VA has been adamant, however, that the EHR modernization program must continue, despite the challenges it has experienced so far. VA officials told lawmakers in March that modernizing the department’s legacy VistA system — which has been in use for more than four decades — instead of moving forward with the new EHR system “would require VistA be rewritten almost from scratch.”

Sen. Jon Tester, D-Mont., who chairs the Senate Veterans’ Affairs Committee, echoed the department’s sentiment, telling Nextgov/FCW in February that modernizing the VA’s EHR system was “not optional” and adding that “one way or another, it has to be done.”

The troubled rollout of the Oracle Cerner software, coupled with VA’s determination that an entirely new EHR system is needed, has led to bipartisan calls for new accountability requirements and program oversight within the department. 

Rep. Mark Takano, D-Calif. — ranking member of the House Veterans’ Affairs Committee — and Rep. Mike Bost, R-Ill. — who chairs the panel — introduced legislation in April that would enhance oversight of the EHR system’s deployment by, in part, requiring medical facilities currently using the new software to meet or exceed performance metrics before any new rollouts can occur. The bill is based on Senate legislation introduced by Tester. 

VA officials pushed back on the need for new legislation, however, telling lawmakers in July that enacting new requirements for the program could lead to “unintended outcomes in the future.” Both the department and Oracle Cerner have stressed the system upgrades and improvements they have made to the new EHR system during the ongoing reset period. 

During a House Veterans’ Affairs Subcommittee hearing in November, Kurt DelBene — VA’s assistant secretary for information and technology and chief information officer — said that, as of Nov. 8, the department had gone 185 consecutive days without a reported outage in the system.
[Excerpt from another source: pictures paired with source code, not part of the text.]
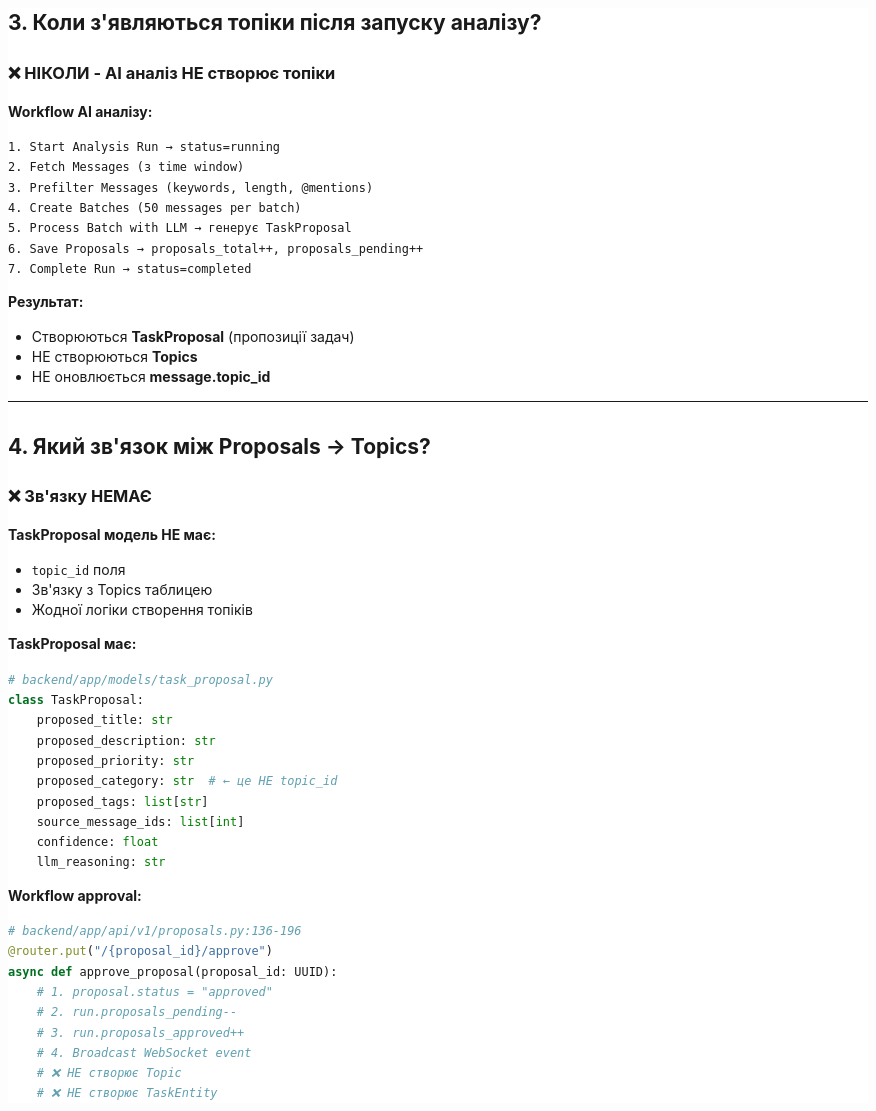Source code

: 
## 3. Коли з'являються топіки після запуску аналізу?

### ❌ НІКОЛИ - AI аналіз НЕ створює топіки

**Workflow AI аналізу:**
```
1. Start Analysis Run → status=running
2. Fetch Messages (з time window)
3. Prefilter Messages (keywords, length, @mentions)
4. Create Batches (50 messages per batch)
5. Process Batch with LLM → генерує TaskProposal
6. Save Proposals → proposals_total++, proposals_pending++
7. Complete Run → status=completed
```

**Результат:**
- Створюються **TaskProposal** (пропозиції задач)
- НЕ створюються **Topics**
- НЕ оновлюється **message.topic_id**

---

## 4. Який зв'язок між Proposals → Topics?

### ❌ Зв'язку НЕМАЄ

**TaskProposal модель НЕ має:**
- `topic_id` поля
- Зв'язку з Topics таблицею
- Жодної логіки створення топіків

**TaskProposal має:**
```python
# backend/app/models/task_proposal.py
class TaskProposal:
    proposed_title: str
    proposed_description: str
    proposed_priority: str
    proposed_category: str  # ← це НЕ topic_id
    proposed_tags: list[str]
    source_message_ids: list[int]
    confidence: float
    llm_reasoning: str
```

**Workflow approval:**
```python
# backend/app/api/v1/proposals.py:136-196
@router.put("/{proposal_id}/approve")
async def approve_proposal(proposal_id: UUID):
    # 1. proposal.status = "approved"
    # 2. run.proposals_pending--
    # 3. run.proposals_approved++
    # 4. Broadcast WebSocket event
    # ❌ НЕ створює Topic
    # ❌ НЕ створює TaskEntity
```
DelBene also said the department is still planning a joint deployment of the new system with DOD at the Captain James A. Lovell Federal Health Care Center in North Chicago, Illinois next year, but does not currently have other rollouts of the system planned. 

In a statement to Nextgov/FCW, VA Press Secretary Terrence Hayes said “VA will not schedule additional deployments until we are confident the new electronic health record is functioning highly at current sites and ready to deliver for veterans and VA clinicians at future sites.” 

Hayes said readiness will be determined by “measurable improvements in the clinician and veteran experience,” as well as “sustained high performance and high reliability of the system” and “improved productivity at the sites where the new federal EHR is in use.”

“When these criteria have been met and the reset concludes, VA will release a new deployment schedule and resume deployment activities at new sites,” he added. “Meantime, the department remains committed to resuming the system rollout and, in 2024, will be continuously evaluating readiness to restart.”